— begin RAW DATA —

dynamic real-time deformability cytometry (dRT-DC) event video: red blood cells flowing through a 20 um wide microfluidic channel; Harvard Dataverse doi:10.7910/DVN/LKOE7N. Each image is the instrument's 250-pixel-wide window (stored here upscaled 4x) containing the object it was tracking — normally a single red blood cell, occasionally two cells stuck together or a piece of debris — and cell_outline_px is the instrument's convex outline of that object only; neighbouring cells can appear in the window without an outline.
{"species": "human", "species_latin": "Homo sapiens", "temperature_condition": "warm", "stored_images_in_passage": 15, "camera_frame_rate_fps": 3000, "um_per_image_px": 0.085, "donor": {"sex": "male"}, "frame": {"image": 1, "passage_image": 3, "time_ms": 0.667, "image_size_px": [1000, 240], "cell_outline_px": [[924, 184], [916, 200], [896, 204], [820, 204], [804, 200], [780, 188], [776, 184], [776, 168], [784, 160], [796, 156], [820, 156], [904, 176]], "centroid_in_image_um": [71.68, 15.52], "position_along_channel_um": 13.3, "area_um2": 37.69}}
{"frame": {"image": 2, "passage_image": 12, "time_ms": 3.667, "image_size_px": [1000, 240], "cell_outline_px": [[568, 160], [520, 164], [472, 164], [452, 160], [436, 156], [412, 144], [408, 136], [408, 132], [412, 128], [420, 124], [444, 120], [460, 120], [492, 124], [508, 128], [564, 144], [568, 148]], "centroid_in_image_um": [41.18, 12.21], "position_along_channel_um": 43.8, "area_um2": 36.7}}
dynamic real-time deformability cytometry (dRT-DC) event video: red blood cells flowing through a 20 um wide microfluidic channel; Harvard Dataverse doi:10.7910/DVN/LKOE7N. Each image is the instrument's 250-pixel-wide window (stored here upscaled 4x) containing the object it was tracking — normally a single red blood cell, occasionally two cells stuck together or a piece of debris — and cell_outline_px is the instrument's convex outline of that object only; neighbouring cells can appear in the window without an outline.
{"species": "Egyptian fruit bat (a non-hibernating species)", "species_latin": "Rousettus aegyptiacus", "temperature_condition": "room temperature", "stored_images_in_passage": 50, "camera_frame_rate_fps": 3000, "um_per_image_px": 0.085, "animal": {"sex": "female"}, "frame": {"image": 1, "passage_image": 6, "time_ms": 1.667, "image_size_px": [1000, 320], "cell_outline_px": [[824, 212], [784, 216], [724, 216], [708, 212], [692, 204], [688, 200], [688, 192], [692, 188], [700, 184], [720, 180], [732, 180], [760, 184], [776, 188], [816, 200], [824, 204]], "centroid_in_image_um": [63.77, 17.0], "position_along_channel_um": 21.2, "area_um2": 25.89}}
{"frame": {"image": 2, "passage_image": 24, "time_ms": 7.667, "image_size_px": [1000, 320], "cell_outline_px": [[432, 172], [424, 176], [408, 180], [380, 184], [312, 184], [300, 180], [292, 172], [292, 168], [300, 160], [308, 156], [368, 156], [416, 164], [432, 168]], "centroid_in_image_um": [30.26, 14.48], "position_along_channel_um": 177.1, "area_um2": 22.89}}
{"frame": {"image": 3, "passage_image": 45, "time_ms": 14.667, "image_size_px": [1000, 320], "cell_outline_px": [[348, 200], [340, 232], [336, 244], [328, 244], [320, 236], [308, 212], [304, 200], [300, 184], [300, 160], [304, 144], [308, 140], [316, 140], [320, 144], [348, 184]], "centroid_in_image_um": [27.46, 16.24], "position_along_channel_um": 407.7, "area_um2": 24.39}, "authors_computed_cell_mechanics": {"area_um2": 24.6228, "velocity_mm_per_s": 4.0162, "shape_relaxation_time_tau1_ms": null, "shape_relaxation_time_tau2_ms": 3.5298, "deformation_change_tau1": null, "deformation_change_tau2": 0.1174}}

— end RAW DATA —

Output an exact copy of each record.

dynamic real-time deformability cytometry (dRT-DC) event video: red blood cells flowing through a 20 um wide microfluidic channel; Harvard Dataverse doi:10.7910/DVN/LKOE7N. Each image is the instrument's 250-pixel-wide window (stored here upscaled 4x) containing the object it was tracking — normally a single red blood cell, occasionally two cells stuck together or a piece of debris — and cell_outline_px is the instrument's convex outline of that object only; neighbouring cells can appear in the window without an outline.
{"species": "human", "species_latin": "Homo sapiens", "temperature_condition": "warm", "stored_images_in_passage": 15, "camera_frame_rate_fps": 3000, "um_per_image_px": 0.085, "donor": {"sex": "male"}, "frame": {"image": 1, "passage_image": 3, "time_ms": 0.667, "image_size_px": [1000, 240], "cell_outline_px": [[924, 184], [916, 200], [896, 204], [820, 204], [804, 200], [780, 188], [776, 184], [776, 168], [784, 160], [796, 156], [820, 156], [904, 176]], "centroid_in_image_um": [71.68, 15.52], "position_along_channel_um": 13.3, "area_um2": 37.69}}
{"frame": {"image": 2, "passage_image": 12, "time_ms": 3.667, "image_size_px": [1000, 240], "cell_outline_px": [[568, 160], [520, 164], [472, 164], [452, 160], [436, 156], [412, 144], [408, 136], [408, 132], [412, 128], [420, 124], [444, 120], [460, 120], [492, 124], [508, 128], [564, 144], [568, 148]], "centroid_in_image_um": [41.18, 12.21], "position_along_channel_um": 43.8, "area_um2": 36.7}}
dynamic real-time deformability cytometry (dRT-DC) event video: red blood cells flowing through a 20 um wide microfluidic channel; Harvard Dataverse doi:10.7910/DVN/LKOE7N. Each image is the instrument's 250-pixel-wide window (stored here upscaled 4x) containing the object it was tracking — normally a single red blood cell, occasionally two cells stuck together or a piece of debris — and cell_outline_px is the instrument's convex outline of that object only; neighbouring cells can appear in the window without an outline.
{"species": "Egyptian fruit bat (a non-hibernating species)", "species_latin": "Rousettus aegyptiacus", "temperature_condition": "room temperature", "stored_images_in_passage": 50, "camera_frame_rate_fps": 3000, "um_per_image_px": 0.085, "animal": {"sex": "female"}, "frame": {"image": 1, "passage_image": 6, "time_ms": 1.667, "image_size_px": [1000, 320], "cell_outline_px": [[824, 212], [784, 216], [724, 216], [708, 212], [692, 204], [688, 200], [688, 192], [692, 188], [700, 184], [720, 180], [732, 180], [760, 184], [776, 188], [816, 200], [824, 204]], "centroid_in_image_um": [63.77, 17.0], "position_along_channel_um": 21.2, "area_um2": 25.89}}
{"frame": {"image": 2, "passage_image": 24, "time_ms": 7.667, "image_size_px": [1000, 320], "cell_outline_px": [[432, 172], [424, 176], [408, 180], [380, 184], [312, 184], [300, 180], [292, 172], [292, 168], [300, 160], [308, 156], [368, 156], [416, 164], [432, 168]], "centroid_in_image_um": [30.26, 14.48], "position_along_channel_um": 177.1, "area_um2": 22.89}}
{"frame": {"image": 3, "passage_image": 45, "time_ms": 14.667, "image_size_px": [1000, 320], "cell_outline_px": [[348, 200], [340, 232], [336, 244], [328, 244], [320, 236], [308, 212], [304, 200], [300, 184], [300, 160], [304, 144], [308, 140], [316, 140], [320, 144], [348, 184]], "centroid_in_image_um": [27.46, 16.24], "position_along_channel_um": 407.7, "area_um2": 24.39}, "authors_computed_cell_mechanics": {"area_um2": 24.6228, "velocity_mm_per_s": 4.0162, "shape_relaxation_time_tau1_ms": null, "shape_relaxation_time_tau2_ms": 3.5298, "deformation_change_tau1": null, "deformation_change_tau2": 0.1174}}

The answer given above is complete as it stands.